Have you tried that before Gordon? Did it works? I mean tensile string to de power the kite? Could be interesting
Don’t know if you guys follow us on fb, I just release some fresh photos of kiwee mechanics. That is the final update before release.
We have delay on delivery, shall have happened in August, will be more like November I think.
We deal with our customers… Not easy. I had a hard time today with one of them. God, BtoC is a challenge

Kitewinder operates crosswind, like all good wind energy devices.

I know Peter Lynn sr did quite a few tests. Getting low wind flight, gust absorption and depower at high winds is apparently quite difficult. And then there is the simple but difficult problem of single line kite stability in a big wind range.

Seeing that a talented kite designer like PL was not able to solve this in his career thus far (or at least not that Im aware of), we could conclude that the problem is hard or impossible to solve.

GOAL 1: According to the forum thread, in what manner does Kitewinder operate?

RECORDS PROVIDED:
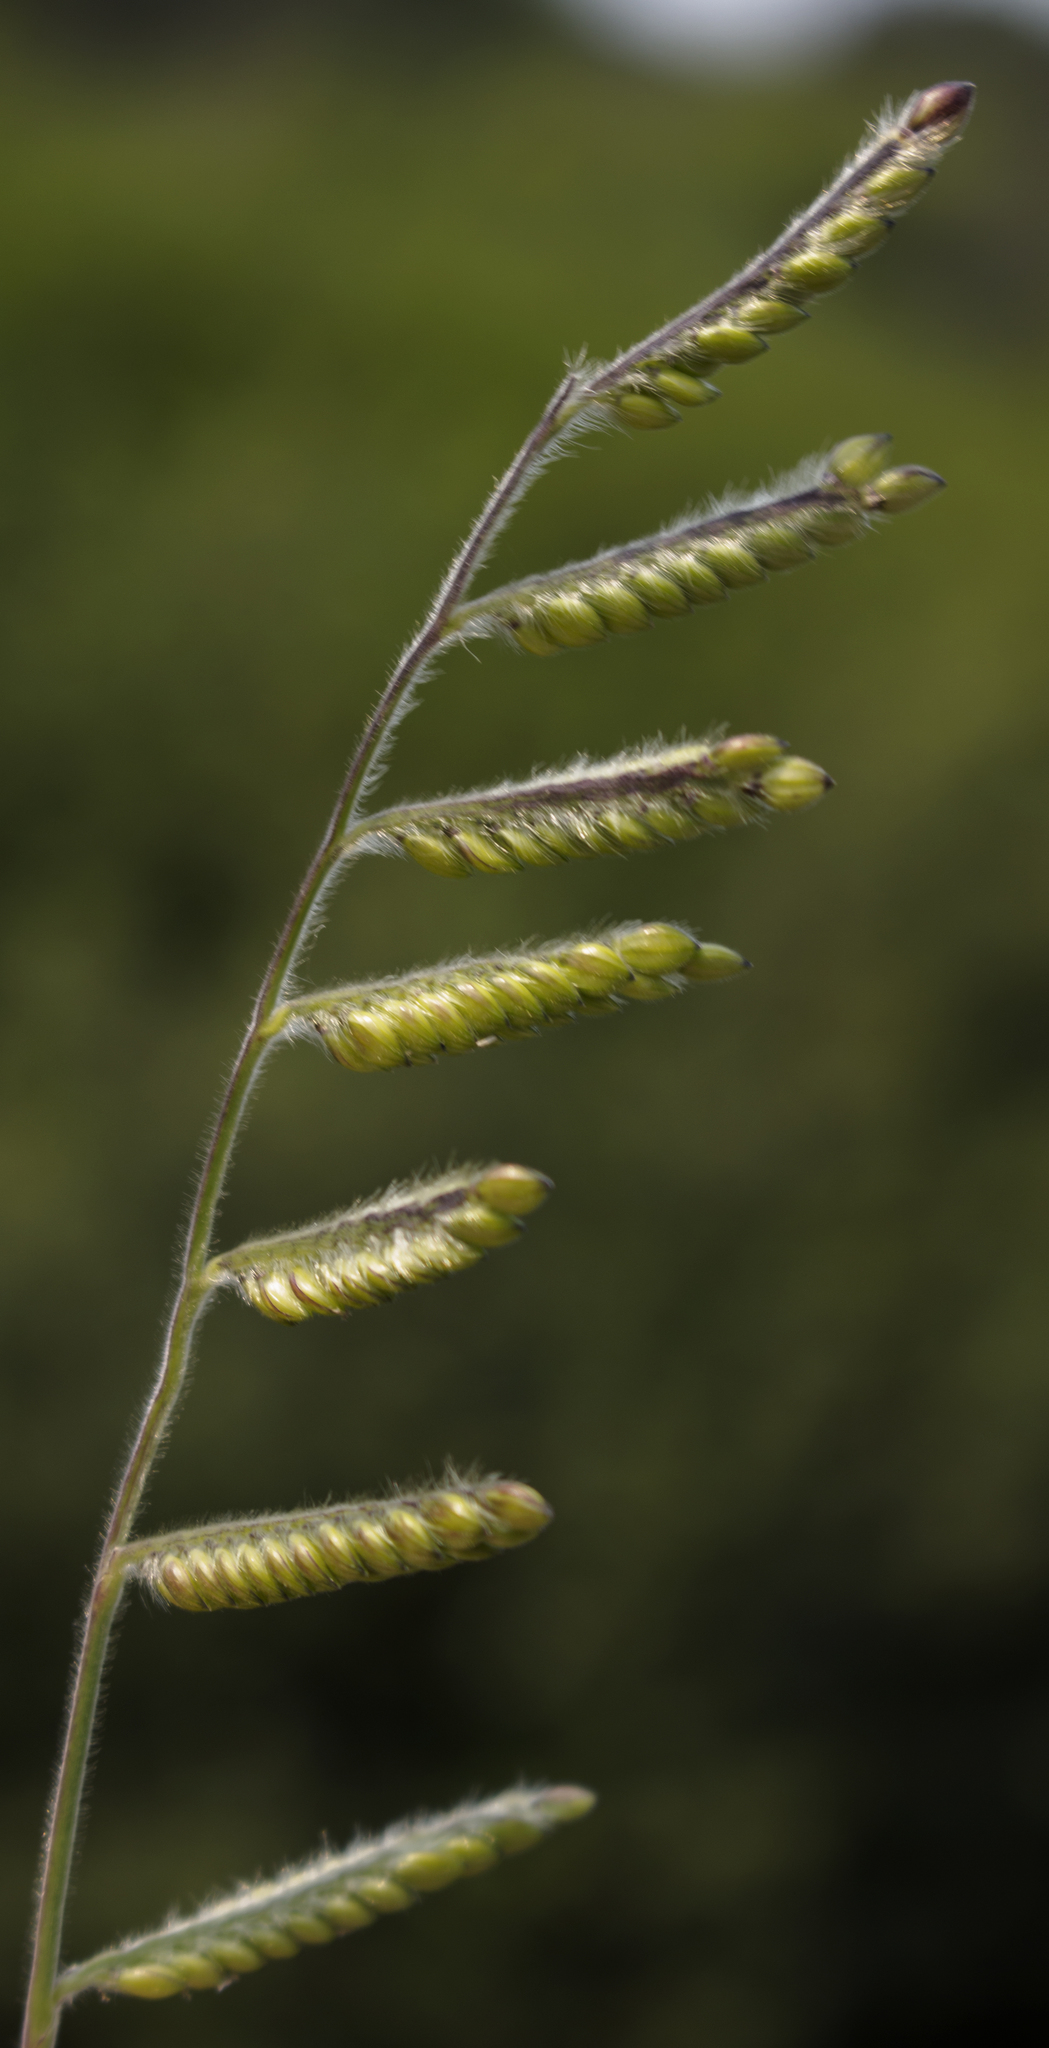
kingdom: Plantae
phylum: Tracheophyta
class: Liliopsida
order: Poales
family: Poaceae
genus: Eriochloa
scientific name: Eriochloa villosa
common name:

GOAL 2: Reproduce everything in the entries from the line containing "phylum: Tracheophyta" down to the last line of the entries, with both of those lines included.

RIGHT ANSWER 1: Crosswind.

RIGHT ANSWER 2:
phylum: Tracheophyta
class: Liliopsida
order: Poales
family: Poaceae
genus: Eriochloa
scientific name: Eriochloa villosa
common name:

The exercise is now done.